年とともに目立つほうれい線の謎

ほうれい線はどうして年齢とともにはっきりと表れてくるのか。
そしてなかなか消えにくいのか。
それは皮膚の構造に原因がありました。

皮膚と一言で表しても、実際は0.5ミリほどの表皮とその下にある2ミリほどの真皮に分かれています。

表皮はさらに4層に分かれています。一番外側にあるのは角質層。
これは皆さん聞いたことがあるのではないでしょうか? 
肌は常に生まれ変わっています。
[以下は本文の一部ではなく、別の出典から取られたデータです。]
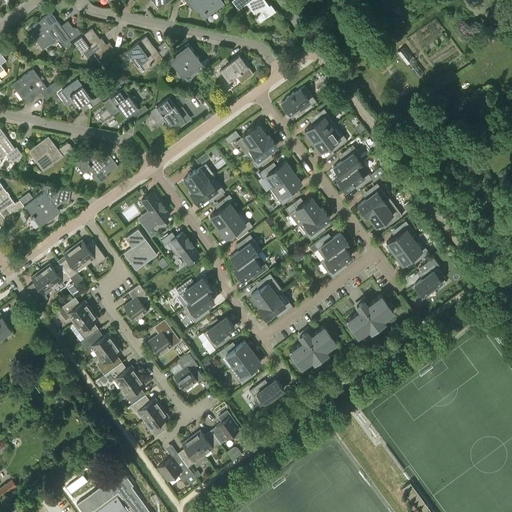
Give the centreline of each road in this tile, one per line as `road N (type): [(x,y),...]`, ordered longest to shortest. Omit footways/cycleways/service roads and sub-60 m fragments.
road 1 (residential): [(188,418),(102,299),(119,264),(84,216)]
road 2 (residential): [(280,73),(257,44),(100,12),(82,0)]
road 3 (residential): [(256,91),(375,254)]
road 4 (residential): [(259,338),(152,167)]
road 5 (residential): [(152,167),(127,139),(0,113)]
road 6 (residential): [(375,254),(259,338)]
road 7 (residential): [(152,167),(256,91)]
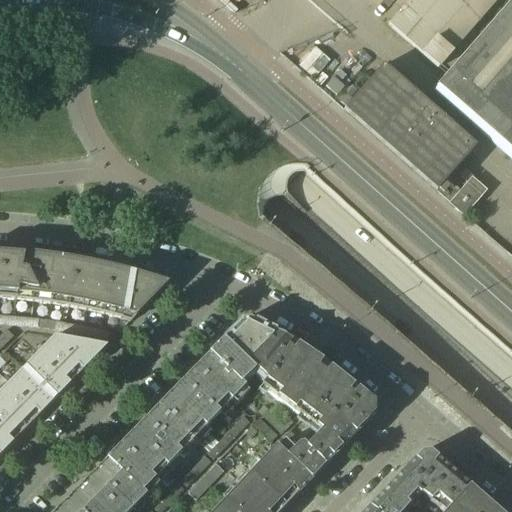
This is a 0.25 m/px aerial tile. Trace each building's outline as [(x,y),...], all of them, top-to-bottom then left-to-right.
[(409,0),(387,26),(436,70),(498,0),(409,0)] [(511,3),(433,94),(511,162),(511,3)] [(435,193),(452,174),(475,148),(382,67),(343,112),(435,193)] [(448,205),(465,185),(452,174),(435,193),(448,205)] [(463,218),(485,193),(470,180),(465,185),(448,205),(463,218)] [(9,253),(0,252),(0,300),(16,302),(32,303),(50,306),(67,309),(83,312),(110,318),(130,323),(167,285),(147,278),(122,271),(93,265),(81,262),(58,258),(45,257),(22,254),(9,253)] [(14,319),(0,317),(0,325),(14,327),(14,319)] [(46,322),(14,319),(14,327),(46,330),(46,322)] [(274,334),(250,321),(241,322),(223,341),(251,369),(266,348),(274,334)] [(79,328),(46,322),(46,330),(73,336),(77,337),(79,328)] [(106,334),(79,328),(77,337),(104,343),(106,334)] [(0,350),(13,338),(5,331),(0,336),(0,350)] [(117,335),(106,334),(104,343),(109,344),(117,335)] [(291,344),(274,334),(266,348),(281,358),(291,344)] [(53,338),(22,370),(0,392),(0,405),(25,430),(85,369),(53,338)] [(106,347),(72,341),(53,338),(85,369),(106,347)] [(223,341),(210,355),(240,386),(251,369),(223,341)] [(313,359),(299,349),(291,344),(281,358),(264,382),(260,388),(318,432),(356,391),(342,380),(328,369),(313,359)] [(281,358),(266,348),(251,369),(264,382),(281,358)] [(210,355),(158,408),(192,443),(244,389),(240,386),(210,355)] [(356,391),(318,432),(320,433),(305,449),(301,445),(298,446),(292,451),(283,442),(276,449),(310,482),(373,416),(372,406),(356,391)] [(0,405),(0,455),(25,430),(0,405)] [(158,408),(119,448),(107,461),(141,495),(192,443),(158,408)] [(280,436),(291,425),(285,419),(280,425),(263,408),(257,413),(280,436)] [(212,462),(248,424),(243,419),(217,445),(208,436),(199,446),(208,454),(206,456),(212,462)] [(271,444),(276,438),(259,421),(253,427),(271,444)] [(294,439),(288,433),(283,439),(288,445),(294,439)] [(310,482),(276,449),(275,448),(249,475),(285,509),(310,482)] [(445,511),(467,488),(428,454),(420,454),(387,489),(408,507),(418,496),(439,511),(445,511)] [(180,484),(185,489),(210,464),(204,458),(180,484)] [(130,511),(145,498),(141,495),(107,461),(56,511),(130,511)] [(215,467),(187,496),(195,503),(223,474),(215,467)] [(282,511),(285,509),(249,475),(214,511),(282,511)] [(153,511),(154,511),(162,511),(183,492),(177,486),(153,511)] [(494,511),(467,488),(445,511),(494,511)] [(403,511),(408,507),(387,489),(364,511),(403,511)]
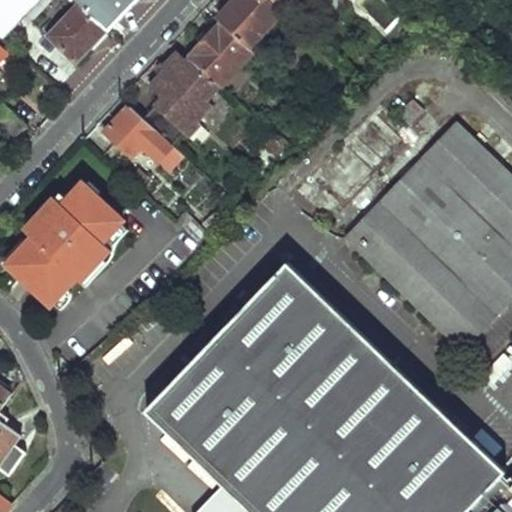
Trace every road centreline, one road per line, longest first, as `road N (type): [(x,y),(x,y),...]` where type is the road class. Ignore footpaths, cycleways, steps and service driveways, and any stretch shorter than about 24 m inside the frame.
road 1 (residential): [(0,196),(181,0)]
road 2 (residential): [(34,356),(159,226)]
road 3 (residential): [(27,511),(58,477),(69,444),(34,356)]
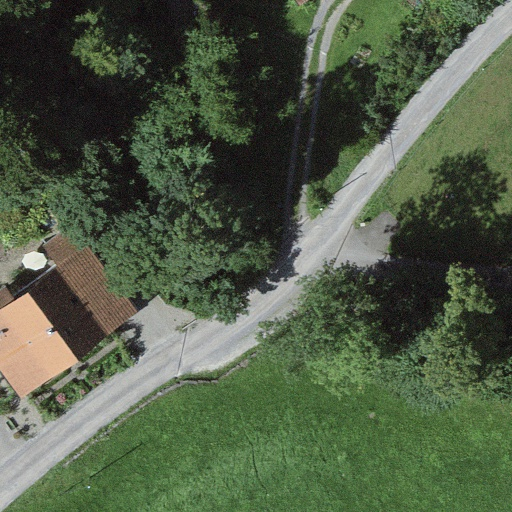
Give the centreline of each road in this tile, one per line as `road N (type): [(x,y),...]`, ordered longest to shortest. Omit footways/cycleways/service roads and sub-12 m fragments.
road 1 (unclassified): [(0,493),(113,398),(221,328),(318,240)]
road 2 (track): [(318,240),(511,14)]
road 3 (track): [(341,0),(316,55),(296,215),(318,240)]
road 4 (track): [(511,278),(390,267),(318,240)]
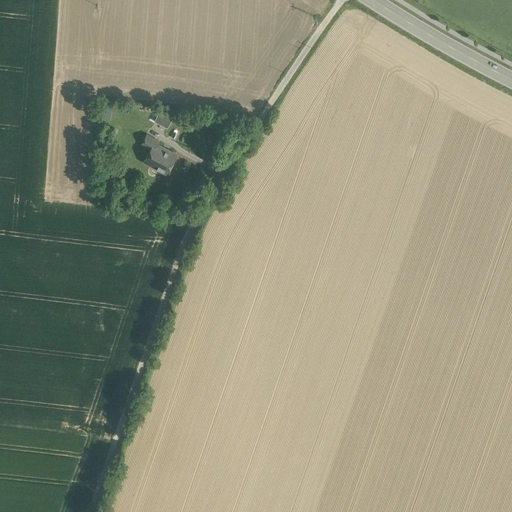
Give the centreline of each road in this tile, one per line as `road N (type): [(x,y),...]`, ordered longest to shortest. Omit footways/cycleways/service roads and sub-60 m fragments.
road 1 (track): [(341,0),(189,229),(92,511)]
road 2 (primary): [(511,79),(372,0)]
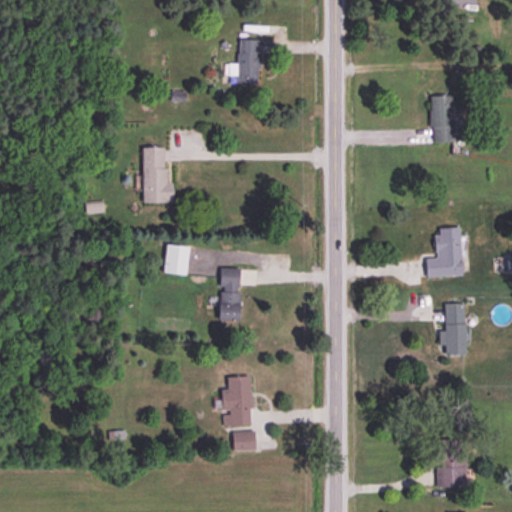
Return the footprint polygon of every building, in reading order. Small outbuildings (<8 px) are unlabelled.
[(257,40),(235,40),(236,84),(257,84),(257,40)] [(428,96),(428,142),(450,142),(450,96),(428,96)] [(140,148),(140,204),(171,204),(171,182),(164,182),(164,148),(140,148)] [(460,276),(458,228),(433,229),(434,259),(423,259),(424,278),(460,276)] [(218,322),(238,322),(238,268),(218,268),(218,322)] [(464,356),(464,304),(442,304),(442,356),(464,356)] [(220,389),(220,427),(249,427),(248,377),(225,377),(225,389),(220,389)] [(230,431),(230,450),(252,450),(252,431),(230,431)] [(462,440),(435,440),(435,487),(462,487),(462,440)]
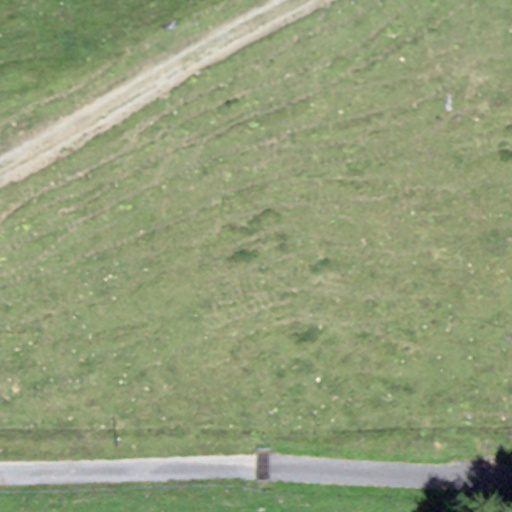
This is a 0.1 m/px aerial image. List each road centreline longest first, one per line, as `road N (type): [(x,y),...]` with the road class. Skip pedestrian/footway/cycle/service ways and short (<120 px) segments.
road 1 (unclassified): [(0,472),(320,469),(511,479)]
road 2 (track): [(306,0),(0,171)]
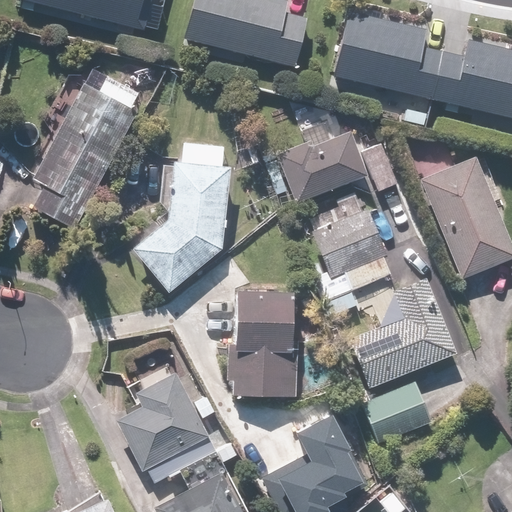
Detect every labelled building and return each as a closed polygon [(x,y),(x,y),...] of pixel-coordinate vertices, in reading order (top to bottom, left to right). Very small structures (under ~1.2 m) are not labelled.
[(34,0),(145,28),(151,0),(34,0)] [(193,0),(184,37),(295,65),(307,17),(286,12),(288,0),(193,0)] [(348,11),(334,75),(511,116),(511,49),(469,39),(466,54),(424,44),(427,30),(348,11)] [(80,229),(141,107),(133,103),(138,94),(106,78),(101,87),(87,80),(37,178),(46,182),(34,206),(80,229)] [(275,191),(289,186),(296,203),(368,173),(351,130),(278,160),(281,168),(268,173),(275,191)] [(444,139),(417,150),(428,176),(421,179),(464,276),(511,255),(511,239),(475,155),(455,164),(444,139)] [(381,142),(363,150),(379,189),(398,181),(381,142)] [(171,291),(224,248),(229,220),(232,165),(223,164),(223,146),(184,144),(183,162),(175,162),(173,213),(134,245),(171,291)] [(366,388),(458,351),(429,277),(398,290),(383,256),(390,253),(369,206),(315,230),(336,277),(331,279),(345,311),(336,314),(366,388)] [(295,288),(239,286),(238,342),(231,342),(230,393),(297,394),(298,343),(294,343),(295,288)] [(222,461),(236,454),(214,411),(206,396),(193,403),(176,370),(137,390),(145,404),(118,418),(153,484),(179,471),(188,488),(161,502),(166,511),(251,511),(229,467),(226,468),(222,461)] [(431,421),(413,379),(361,402),(379,443),(431,421)] [(259,470),(281,511),(334,511),(344,507),(339,499),(367,484),(328,411),(292,430),(301,448),(259,470)] [(117,511),(111,496),(74,511),(117,511)]
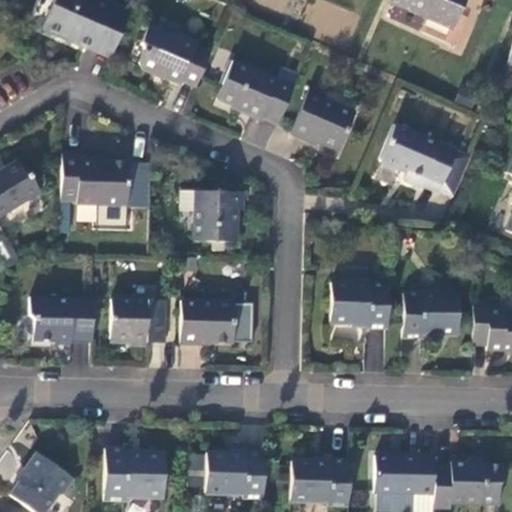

一番下の基底層で皮膚が作られ、角質層となりはがれおちるまで1周期です。
若い健康的な人は28日間ですが、年齢とともにこの周期はだんだんと遅くなります。

表皮の下にある真皮は、コラーゲンやエラスチン、ヒアルロン酸から構成され、この新陳代謝をつかさどっています。
コラーゲンやヒアルロン酸は誰でも聞いたことがあると思います。

コラーゲンは肌のハリを保つ、ひも状のたんぱく質。
そのコラーゲンを束めているのが、エラスチンです。
ヒアルロン酸は、水分キープに欠かせないゼリー状の成分。

この3つの成分がうまく機能しているうちはいいのですが、年齢とともにだんだんと減ってゆきます。
同時に加齢とともに表情筋も衰え、肌の老化が進むのです。

肌の表面にできる細かいシワの多くは乾燥対策をするだけで、カバーできますが、ほうれい線は真皮の3つの成分が失われることで、深く刻まれるシワです。
それだけではなく、真皮の組織を壊してしまうシワなので、一度くっきりと刻まれるとなかなか消えにくいのです。